**SET TASKS**
A. In the records, copy out word for word the lines from the one containing "Document page, 1754x1123 pixels." up to and including the one containing "picture [1465, 1012, 1577, 1052]".
B. Continue the notes on Gemma 4 from where they stop.

----- DOCUMENT PASSAGE -----

A Visual Guide to Gemma 4

1 min read
gemma-4google-deepmindmixture-of-expertsvision-transformeron-device-llmmultimodalattention-mechanismsmodel-architecture
Originally from newsletter.maartengrootendorst.com
View source

My notes

Summary

Google DeepMind released the Gemma 4 family with four model variants (E2B, E4B, 31B dense, 26B-A4B MoE), all multimodal with image support and the smaller ones also handling audio. The architecture introduces several efficiency innovations — per-layer embeddings that store data in flash memory instead of RAM, K=V trick for global attention, and p-RoPE for better long-context handling. The 26B MoE model activates only 4B of its 26B parameters during inference, running nearly as fast as a 4B dense model.

Key Insight

  • Four model sizes spanning from tiny on-device (E2B ~2B effective, E4B ~4B effective) to a full 31B dense model, plus a 26B MoE with only 4B active parameters
  • Per-Layer Embeddings (PLE) are the key innovation for small models: a per-token, per-layer lookup table (262,144 tokens x 256 dims x N layers) stored in flash memory, not VRAM. This “reminds” the model at each layer what the token represents, making fewer parameters more expressive
  • K=V in global attention: Keys are set equal to Values in global attention layers, halving the KV-cache for those layers with minimal performance loss
  • p-RoPE (pruned RoPE): only the first 25% of embedding dimension pairs get positional encoding; low-frequency pairs are zeroed out. This prevents long-context misalignment where small rotations stack up and corrupt semantic information
  • Interleaving pattern changed: Gemma 4 ensures the last layer is always global attention (unlike Gemma 3 where it could end on local). Pattern is 4:1 for E2B, 5:1 for all others
  • MoE specifics: 128 experts, 8 activated per token, plus 1 shared expert that is 3x the size of regular experts (contains general knowledge always active)

----- DATA FOR THIS EXERCISE -----

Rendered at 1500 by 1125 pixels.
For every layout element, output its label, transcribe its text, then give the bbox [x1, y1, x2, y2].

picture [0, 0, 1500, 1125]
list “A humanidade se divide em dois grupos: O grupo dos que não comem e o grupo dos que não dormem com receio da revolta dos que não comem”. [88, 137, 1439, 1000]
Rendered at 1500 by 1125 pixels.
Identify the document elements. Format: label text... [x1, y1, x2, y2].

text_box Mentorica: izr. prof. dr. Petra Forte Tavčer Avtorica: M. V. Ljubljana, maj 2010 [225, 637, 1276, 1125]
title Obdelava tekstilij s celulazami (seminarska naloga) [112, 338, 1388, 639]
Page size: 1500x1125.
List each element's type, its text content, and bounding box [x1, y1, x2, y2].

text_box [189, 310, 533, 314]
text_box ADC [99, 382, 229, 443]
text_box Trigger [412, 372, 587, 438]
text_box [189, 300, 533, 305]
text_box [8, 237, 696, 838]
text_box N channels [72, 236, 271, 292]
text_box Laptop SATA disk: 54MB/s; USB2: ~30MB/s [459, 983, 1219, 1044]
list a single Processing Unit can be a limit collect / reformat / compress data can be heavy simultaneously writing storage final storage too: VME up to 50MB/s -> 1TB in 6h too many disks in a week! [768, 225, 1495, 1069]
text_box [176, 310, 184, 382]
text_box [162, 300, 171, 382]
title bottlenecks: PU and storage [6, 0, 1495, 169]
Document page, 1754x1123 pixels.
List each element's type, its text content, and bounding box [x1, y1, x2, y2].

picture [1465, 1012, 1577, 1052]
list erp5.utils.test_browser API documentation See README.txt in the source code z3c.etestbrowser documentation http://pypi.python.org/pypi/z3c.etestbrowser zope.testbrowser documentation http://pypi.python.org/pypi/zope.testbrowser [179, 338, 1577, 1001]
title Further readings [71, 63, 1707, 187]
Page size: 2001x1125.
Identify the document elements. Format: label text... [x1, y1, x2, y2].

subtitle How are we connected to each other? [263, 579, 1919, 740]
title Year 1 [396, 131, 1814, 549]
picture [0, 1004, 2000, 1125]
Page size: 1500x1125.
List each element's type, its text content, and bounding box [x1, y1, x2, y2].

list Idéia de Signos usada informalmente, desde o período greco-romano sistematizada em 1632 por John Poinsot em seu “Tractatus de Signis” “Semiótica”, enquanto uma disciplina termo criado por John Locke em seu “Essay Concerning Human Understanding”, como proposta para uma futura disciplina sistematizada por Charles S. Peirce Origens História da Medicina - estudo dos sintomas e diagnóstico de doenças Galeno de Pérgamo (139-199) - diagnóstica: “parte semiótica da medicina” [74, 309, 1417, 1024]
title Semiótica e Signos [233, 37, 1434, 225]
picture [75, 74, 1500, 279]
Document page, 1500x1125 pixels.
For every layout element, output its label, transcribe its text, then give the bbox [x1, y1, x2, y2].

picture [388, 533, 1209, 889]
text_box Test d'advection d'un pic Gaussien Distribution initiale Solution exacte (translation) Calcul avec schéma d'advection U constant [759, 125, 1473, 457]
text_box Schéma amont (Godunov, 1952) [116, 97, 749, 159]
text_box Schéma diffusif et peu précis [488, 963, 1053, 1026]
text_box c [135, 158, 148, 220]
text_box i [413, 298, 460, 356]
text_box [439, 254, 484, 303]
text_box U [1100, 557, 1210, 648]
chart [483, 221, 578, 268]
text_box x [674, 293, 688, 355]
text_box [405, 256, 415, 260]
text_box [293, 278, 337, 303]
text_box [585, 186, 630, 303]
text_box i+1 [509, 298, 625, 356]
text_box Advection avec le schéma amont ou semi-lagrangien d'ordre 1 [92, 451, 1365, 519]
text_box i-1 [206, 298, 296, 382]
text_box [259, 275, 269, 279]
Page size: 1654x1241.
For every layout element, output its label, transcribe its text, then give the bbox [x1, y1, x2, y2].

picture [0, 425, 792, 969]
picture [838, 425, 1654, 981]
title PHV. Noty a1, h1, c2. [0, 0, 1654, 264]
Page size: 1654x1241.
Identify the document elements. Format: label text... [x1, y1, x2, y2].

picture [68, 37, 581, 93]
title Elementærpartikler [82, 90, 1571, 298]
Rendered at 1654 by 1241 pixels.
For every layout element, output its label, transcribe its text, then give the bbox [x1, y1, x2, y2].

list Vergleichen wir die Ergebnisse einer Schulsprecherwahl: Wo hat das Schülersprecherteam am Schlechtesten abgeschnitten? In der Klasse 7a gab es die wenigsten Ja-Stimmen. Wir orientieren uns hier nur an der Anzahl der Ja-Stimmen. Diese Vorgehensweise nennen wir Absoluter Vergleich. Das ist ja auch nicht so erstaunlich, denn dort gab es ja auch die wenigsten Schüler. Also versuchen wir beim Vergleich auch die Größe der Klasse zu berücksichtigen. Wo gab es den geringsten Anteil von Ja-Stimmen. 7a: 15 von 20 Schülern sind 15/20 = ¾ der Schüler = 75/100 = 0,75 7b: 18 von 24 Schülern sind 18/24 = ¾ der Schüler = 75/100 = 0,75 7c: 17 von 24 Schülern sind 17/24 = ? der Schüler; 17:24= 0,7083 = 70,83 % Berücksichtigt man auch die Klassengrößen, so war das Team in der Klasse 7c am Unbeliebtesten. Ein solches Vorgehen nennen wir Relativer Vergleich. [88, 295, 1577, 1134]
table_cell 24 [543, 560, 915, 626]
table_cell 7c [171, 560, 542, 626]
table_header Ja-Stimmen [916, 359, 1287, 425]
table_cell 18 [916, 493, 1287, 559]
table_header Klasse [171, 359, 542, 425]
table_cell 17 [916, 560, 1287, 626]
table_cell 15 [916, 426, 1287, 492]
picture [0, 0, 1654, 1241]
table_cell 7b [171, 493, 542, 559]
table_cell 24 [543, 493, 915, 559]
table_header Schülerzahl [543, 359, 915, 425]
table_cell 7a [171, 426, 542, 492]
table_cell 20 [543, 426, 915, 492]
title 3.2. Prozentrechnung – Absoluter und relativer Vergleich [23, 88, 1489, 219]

-----

**RESPONSES**
A.
Document page, 1754x1123 pixels.
List each element's type, its text content, and bounding box [x1, y1, x2, y2].

picture [1465, 1012, 1577, 1052]

B.
  • Vision encoder supports variable aspect ratios via 2D RoPE (width/height positional info on separate halves of the embedding) and variable resolution via soft token budgets (70/140/280/560/1120 tokens)
  • Audio encoder (E2B/E4B only) uses a conformer architecture — mel spectrogram to chunks to convolutional downsampling, then transformer+convolution encoding
  • Sliding window sizes: 512 tokens for small models, 1024 for larger ones (reduced from 1024 in Gemma 3)